Virtual Museums Challenge the Art World’s Status Quo
In keeping with his emphasis on accessibility, Semple canned the first version of the VOMA, which his team spent months building. He describes it as “phenomenal,” but it required a powerful computer and gigabytes of downloads and plug-ins to run. “The geeks loved it,” he says, “But if you were in a developing country on a small device, you didn’t stand a chance.”
Giving people that chance is the point. It’s still too early to tell just how much virtual museums will upend the art world, if at all—VOMA is still only averaging about 500 visitors a day. But it does provide a blueprint for ways to share works people might not see otherwise, even if it can’t ever replace the museum experience. Virtual setups also, Duong notes, make it easy to curate shows. “In the virtual space, there is more flexibility to pick different sizes of rooms,” he says. “You can move the artwork around, you can frame it all the same.” The process works so well, Duong used a virtual platform to plan a recent physical show. “On hang day,” he says, “it was seamless.”
While many in the art world debate the pros and cons of virtual and physical spaces, one group—teamLab—is creating immersive experiences that transcend those distinctions. An international collective of several hundred artists, programmers, engineers, CG animators, mathematicians, and architects, teamLab believes the boundaries between the self, the virtual, and the physical world never really existed. To prove it, they use augmented reality and other immersive technologies to remove what they see as artificially imposed barriers.
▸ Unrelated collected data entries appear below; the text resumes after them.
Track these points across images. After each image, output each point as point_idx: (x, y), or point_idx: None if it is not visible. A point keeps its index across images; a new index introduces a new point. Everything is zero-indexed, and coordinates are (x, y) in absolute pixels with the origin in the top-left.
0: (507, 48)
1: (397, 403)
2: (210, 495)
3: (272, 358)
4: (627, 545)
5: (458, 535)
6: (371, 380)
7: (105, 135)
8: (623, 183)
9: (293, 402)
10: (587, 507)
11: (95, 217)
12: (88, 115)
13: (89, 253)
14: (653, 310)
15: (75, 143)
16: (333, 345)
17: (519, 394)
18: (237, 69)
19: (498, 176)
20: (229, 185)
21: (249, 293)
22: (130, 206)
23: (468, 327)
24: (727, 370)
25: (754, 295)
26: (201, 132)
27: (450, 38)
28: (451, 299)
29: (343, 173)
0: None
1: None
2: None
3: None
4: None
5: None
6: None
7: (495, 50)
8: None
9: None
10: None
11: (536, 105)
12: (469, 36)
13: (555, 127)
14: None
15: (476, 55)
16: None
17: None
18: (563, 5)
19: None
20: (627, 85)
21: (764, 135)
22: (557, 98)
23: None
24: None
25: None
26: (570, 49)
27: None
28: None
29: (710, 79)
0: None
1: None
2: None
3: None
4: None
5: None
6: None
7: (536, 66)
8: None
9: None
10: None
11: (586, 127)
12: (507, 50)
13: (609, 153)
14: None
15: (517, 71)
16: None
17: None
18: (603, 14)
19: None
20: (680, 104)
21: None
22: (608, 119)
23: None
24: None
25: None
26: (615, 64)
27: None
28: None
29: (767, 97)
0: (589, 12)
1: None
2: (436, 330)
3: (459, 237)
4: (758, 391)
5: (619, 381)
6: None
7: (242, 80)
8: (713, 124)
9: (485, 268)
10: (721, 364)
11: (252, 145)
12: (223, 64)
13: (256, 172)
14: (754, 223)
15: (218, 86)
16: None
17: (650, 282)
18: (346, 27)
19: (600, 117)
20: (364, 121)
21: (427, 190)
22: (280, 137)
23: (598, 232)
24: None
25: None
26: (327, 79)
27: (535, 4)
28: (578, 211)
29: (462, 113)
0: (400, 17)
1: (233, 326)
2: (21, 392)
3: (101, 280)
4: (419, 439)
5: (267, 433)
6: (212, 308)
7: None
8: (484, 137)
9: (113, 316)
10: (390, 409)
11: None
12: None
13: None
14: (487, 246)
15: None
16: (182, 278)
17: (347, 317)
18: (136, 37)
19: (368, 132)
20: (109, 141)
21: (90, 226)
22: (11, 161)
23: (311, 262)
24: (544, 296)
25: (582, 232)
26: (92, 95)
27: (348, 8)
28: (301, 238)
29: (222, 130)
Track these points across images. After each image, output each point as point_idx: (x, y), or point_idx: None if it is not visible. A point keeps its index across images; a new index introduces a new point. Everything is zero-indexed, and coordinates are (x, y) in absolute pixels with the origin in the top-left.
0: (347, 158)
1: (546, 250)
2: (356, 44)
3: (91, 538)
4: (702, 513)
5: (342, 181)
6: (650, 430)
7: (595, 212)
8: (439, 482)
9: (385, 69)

Their current exhibition at the Asian Art Museum in San Francisco, teamLab: Continuity, is a collection of pieces projected across multiple rooms. With nothing prerecorded, the presence and movement of visitors generates and changes each piece so that it’s constantly evolving. Because it requires in-person interaction, anyone who wants to see Continuity has to experience it IRL. In one room, standing still creates images of blooming flora throughout the space. Step on a flower, and it withers and dies. Crows swoop across other rooms, leaving trails of light, scattering what they fly past, but dissolving into giant flowers when they crash into people. “Through an interactive relationship between the visitors and the artwork, human beings become an intrinsic part of that artwork,” the collective says.
Floored by the vibrant imagery, yet skeptical of the idea of dissolving the barriers between art and viewer using technology, I wander into a room where a swarm of butterflies spawns at my feet and flies up to join the masses flitting around. A woman reaches out to touch a projected butterfly and visibly recoils as it falls apart to her touch. Watching her respond as if it were a sentient being, I sense, for just a split second, a wall coming down, a boundary disappearing.
Pondering the connections of technology and human experiences, my mind wanders back to 8-year-old Semple and the sunflowers that rocked his world. Could his experience be replicated in a virtual museum? “Sadly, I don’t think it can,” he says. “I believe the technology is there, but the vision to use that tech for beauty and art hasn’t quite caught up.” Then he perks up. “But it’s coming.”